Sequence comparison among endogenous hormones, approved drugs and triple agonists revealed that the peptide sequence is conserved in the N-terminal region (residues 4–9), with variations primarily occurring in the middle region (residues 10–21) (Fig. 1g). This middle region is specifically recognized by ECL1, ECL2, and the extracellular tip of TM1, all of which exhibit receptor-specific conformation and structural flexibility (Fig. 1g–j). For instance, ECL1 that primarily interacts with six peptide positions (11P, 14P, 15P, 18P, 22P and 25P) maintains a robust short α-helix adjacent to TM2 for GLP-1R and TM3 for GCGR, respectively, regardless of the bound peptides (Fig. 1h–j). Therefore, the interacting peptide must possess complementary amino acids at specific positions to align with the rigid ECL1 structure to effectively bind and activate GLP-1R or GCGR. In contrast, the ECL1 of GIPR displays notable flexibility, accommodating a variety of conformations to recognize peptides and allowing for sequence variability. This requirement of ECL1 recognition drives the above six key positions in dual or triple agonists (tirzepatide, peptide 20 (MAR423), and retatrutide) to use amino acids similar to those in GLP-1/GCG, while the other positions in the middle region show considerable variability (Fig. 1g). Of note, leveraging the two conserved segments (residues 4–9, 11, 14, 15, 18, 22 and 25), retatrutide and peptide 20 present a distinct design strategy, developed from the GIP and GCG backbones, respectively, to allow simultaneous agonism at the three pivotal receptors1,13. These findings underscore the potential for peptide sequence optimization to fine-tune receptor selectivity or balanced activation, providing tailored approaches for treating different diseases14.

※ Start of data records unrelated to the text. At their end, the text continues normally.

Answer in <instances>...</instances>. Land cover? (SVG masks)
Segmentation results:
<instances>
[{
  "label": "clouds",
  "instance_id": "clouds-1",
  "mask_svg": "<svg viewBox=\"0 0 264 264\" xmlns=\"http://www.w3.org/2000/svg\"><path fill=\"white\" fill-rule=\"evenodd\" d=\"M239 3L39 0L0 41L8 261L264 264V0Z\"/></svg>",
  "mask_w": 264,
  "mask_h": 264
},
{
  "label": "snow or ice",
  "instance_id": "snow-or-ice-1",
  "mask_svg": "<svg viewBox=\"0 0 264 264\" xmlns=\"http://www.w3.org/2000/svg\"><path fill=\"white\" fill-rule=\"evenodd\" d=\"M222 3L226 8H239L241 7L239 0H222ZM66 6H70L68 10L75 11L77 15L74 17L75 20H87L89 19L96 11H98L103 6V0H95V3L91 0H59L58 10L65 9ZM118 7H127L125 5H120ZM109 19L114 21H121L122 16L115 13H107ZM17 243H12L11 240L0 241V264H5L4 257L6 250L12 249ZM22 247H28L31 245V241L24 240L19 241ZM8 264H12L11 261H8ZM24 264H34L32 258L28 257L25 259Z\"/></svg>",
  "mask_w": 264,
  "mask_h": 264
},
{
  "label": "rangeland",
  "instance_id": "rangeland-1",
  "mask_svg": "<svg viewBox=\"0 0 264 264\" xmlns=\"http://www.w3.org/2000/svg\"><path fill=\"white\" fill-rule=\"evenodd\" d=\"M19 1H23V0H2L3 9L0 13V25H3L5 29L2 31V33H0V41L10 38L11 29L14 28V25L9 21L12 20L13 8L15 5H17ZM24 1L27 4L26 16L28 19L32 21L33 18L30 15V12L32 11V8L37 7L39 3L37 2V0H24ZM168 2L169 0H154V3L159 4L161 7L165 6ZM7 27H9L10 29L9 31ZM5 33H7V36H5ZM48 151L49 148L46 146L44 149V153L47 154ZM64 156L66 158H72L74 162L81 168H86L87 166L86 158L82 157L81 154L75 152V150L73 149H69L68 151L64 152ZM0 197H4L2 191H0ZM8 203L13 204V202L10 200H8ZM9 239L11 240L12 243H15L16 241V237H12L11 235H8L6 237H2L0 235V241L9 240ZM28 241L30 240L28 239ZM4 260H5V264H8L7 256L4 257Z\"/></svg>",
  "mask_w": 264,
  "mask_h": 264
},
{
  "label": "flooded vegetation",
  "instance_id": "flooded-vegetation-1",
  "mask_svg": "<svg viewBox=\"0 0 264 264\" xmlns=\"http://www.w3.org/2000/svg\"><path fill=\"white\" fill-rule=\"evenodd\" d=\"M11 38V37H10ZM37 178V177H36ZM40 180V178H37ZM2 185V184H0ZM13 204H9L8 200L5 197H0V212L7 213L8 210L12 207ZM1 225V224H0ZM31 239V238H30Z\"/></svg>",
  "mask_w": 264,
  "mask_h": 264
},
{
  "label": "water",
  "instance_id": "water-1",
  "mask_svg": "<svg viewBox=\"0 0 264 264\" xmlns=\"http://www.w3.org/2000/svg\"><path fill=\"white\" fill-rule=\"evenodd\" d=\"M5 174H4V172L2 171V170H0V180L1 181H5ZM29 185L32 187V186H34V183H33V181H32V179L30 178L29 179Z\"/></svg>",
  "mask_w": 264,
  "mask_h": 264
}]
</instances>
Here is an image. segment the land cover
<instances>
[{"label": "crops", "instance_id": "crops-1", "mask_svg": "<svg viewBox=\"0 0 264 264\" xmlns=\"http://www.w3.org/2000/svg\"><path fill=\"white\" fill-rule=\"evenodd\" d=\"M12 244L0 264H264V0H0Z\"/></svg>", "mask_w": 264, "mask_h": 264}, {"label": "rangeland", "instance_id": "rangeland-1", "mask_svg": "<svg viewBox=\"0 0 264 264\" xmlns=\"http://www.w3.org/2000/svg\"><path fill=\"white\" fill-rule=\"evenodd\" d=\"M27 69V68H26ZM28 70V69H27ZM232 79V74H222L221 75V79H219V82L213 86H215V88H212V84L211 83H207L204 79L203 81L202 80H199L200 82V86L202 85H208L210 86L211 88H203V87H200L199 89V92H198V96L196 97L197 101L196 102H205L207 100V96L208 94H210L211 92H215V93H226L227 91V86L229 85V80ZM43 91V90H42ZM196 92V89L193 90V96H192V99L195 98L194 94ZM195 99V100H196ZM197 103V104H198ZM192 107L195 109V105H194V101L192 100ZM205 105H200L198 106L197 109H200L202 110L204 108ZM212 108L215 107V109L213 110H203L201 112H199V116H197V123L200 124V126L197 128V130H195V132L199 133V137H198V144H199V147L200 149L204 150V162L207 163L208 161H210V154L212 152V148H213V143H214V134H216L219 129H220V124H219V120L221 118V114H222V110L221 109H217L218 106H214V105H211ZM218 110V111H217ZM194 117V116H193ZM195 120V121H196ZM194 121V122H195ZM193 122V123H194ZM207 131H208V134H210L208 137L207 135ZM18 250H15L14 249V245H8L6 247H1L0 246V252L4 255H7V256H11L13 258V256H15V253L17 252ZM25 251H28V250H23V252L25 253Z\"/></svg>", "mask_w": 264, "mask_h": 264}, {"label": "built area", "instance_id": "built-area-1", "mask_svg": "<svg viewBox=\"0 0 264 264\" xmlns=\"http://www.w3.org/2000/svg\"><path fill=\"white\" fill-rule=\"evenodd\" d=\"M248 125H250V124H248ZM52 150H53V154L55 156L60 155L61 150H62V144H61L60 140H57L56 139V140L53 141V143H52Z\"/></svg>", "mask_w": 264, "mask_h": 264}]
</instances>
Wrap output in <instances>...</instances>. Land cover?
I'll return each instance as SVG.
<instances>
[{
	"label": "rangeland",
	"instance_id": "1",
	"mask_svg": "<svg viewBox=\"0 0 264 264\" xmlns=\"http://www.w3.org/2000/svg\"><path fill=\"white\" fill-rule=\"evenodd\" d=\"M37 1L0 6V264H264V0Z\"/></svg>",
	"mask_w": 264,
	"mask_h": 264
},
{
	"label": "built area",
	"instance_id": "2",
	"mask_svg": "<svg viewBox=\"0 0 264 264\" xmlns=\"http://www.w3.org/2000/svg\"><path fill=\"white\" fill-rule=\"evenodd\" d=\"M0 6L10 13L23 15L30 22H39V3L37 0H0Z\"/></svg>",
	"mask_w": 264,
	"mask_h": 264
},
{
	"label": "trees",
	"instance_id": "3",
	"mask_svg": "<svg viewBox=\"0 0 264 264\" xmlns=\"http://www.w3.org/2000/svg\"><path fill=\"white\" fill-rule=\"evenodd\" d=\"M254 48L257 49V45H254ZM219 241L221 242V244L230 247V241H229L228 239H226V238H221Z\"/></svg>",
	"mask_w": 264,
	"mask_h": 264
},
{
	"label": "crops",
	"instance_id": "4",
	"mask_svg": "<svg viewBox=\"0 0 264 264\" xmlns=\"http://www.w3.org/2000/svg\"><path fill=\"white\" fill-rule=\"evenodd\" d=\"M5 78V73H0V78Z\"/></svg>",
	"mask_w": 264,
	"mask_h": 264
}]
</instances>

In conclusion, our study provides valuable structural insights into the mechanism underlying the superior clinical efficacy of retatrutide, a unimolecular triple agonist simultaneously activating GLP-1R, GIPR and GCGR. The cryo-EM structures of retatrutide-bound GLP-1R, GIPR and GCGR reveal a combination of conserved peptide–receptor interactions and receptor-specific conformations, particularly in ECL1, that enables retatrutide to execute agonism at multiple receptors. Comparison with the binding modes of other dual and triple agonists highlight that the N-terminal and C-terminal regions of the peptide confer receptor selectivity, whereas the middle region offers opportunities for sequence optimization to refine receptor engagement, thereby presenting a useful template for designing better unimolecular therapeutics.